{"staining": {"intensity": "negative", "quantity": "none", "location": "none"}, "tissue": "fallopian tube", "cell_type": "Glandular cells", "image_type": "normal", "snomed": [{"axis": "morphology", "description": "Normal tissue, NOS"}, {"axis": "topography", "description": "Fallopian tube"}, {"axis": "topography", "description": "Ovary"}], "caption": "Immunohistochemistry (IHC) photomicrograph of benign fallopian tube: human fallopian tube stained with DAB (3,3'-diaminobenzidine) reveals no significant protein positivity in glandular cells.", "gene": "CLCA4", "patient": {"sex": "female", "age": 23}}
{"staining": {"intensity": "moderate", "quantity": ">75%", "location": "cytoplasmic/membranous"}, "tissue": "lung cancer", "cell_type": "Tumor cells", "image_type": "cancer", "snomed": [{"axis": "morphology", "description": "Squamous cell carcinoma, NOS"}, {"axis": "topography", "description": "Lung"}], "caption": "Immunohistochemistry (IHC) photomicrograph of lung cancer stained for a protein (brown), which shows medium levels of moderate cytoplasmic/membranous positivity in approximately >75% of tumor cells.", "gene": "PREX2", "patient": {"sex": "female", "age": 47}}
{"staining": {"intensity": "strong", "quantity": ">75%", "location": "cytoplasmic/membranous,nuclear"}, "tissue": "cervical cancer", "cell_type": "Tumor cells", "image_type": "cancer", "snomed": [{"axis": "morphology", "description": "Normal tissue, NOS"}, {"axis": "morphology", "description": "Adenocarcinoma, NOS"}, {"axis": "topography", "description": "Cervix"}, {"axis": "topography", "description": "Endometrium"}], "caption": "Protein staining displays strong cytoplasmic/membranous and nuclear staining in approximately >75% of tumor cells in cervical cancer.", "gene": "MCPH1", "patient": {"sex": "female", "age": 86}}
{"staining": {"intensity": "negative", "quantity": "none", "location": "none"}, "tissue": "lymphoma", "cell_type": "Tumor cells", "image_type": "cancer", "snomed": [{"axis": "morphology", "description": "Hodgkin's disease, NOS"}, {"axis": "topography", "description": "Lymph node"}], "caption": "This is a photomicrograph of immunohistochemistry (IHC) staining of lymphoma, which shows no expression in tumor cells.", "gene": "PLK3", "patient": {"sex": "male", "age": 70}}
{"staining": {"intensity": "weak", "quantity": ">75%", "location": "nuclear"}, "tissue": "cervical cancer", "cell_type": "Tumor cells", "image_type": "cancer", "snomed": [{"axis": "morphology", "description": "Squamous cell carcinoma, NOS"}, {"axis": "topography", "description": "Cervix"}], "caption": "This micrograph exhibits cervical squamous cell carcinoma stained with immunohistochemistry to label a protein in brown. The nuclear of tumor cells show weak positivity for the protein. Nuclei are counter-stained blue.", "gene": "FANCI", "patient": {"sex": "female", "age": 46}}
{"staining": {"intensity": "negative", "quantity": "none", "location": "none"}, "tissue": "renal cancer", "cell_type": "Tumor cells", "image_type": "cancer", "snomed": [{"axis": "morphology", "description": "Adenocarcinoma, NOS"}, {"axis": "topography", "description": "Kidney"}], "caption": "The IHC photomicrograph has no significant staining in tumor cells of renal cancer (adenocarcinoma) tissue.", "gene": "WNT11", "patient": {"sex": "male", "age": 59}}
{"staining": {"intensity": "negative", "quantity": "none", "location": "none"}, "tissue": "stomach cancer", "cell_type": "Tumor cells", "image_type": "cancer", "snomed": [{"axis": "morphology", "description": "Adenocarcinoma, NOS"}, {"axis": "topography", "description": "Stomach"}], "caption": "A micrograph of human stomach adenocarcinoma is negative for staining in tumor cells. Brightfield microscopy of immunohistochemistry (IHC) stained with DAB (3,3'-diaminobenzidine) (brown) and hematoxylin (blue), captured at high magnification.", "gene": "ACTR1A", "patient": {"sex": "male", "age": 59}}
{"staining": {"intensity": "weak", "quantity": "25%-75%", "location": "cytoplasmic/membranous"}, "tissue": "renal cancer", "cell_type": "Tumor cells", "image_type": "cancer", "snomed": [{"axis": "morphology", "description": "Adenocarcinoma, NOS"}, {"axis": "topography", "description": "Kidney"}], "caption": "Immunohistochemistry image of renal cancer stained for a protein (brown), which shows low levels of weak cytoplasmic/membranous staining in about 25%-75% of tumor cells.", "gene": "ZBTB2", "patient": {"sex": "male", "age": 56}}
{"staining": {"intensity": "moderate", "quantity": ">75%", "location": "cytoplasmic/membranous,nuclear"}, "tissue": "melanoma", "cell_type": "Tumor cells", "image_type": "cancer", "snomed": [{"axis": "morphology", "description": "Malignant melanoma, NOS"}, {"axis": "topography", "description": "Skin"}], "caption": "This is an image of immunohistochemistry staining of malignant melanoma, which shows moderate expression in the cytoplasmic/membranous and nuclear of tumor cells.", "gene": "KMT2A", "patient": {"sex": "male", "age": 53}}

= = =

Work instructions.
Filter the entries by the string "moderate" and copy each matching line.

Expected answer.
{"staining": {"intensity": "moderate", "quantity": ">75%", "location": "cytoplasmic/membranous"}, "tissue": "lung cancer", "cell_type": "Tumor cells", "image_type": "cancer", "snomed": [{"axis": "morphology", "description": "Squamous cell carcinoma, NOS"}, {"axis": "topography", "description": "Lung"}], "caption": "Immunohistochemistry (IHC) photomicrograph of lung cancer stained for a protein (brown), which shows medium levels of moderate cytoplasmic/membranous positivity in approximately >75% of tumor cells.", "gene": "PREX2", "patient": {"sex": "female", "age": 47}}
{"staining": {"intensity": "moderate", "quantity": ">75%", "location": "cytoplasmic/membranous,nuclear"}, "tissue": "melanoma", "cell_type": "Tumor cells", "image_type": "cancer", "snomed": [{"axis": "morphology", "description": "Malignant melanoma, NOS"}, {"axis": "topography", "description": "Skin"}], "caption": "This is an image of immunohistochemistry staining of malignant melanoma, which shows moderate expression in the cytoplasmic/membranous and nuclear of tumor cells.", "gene": "KMT2A", "patient": {"sex": "male", "age": 53}}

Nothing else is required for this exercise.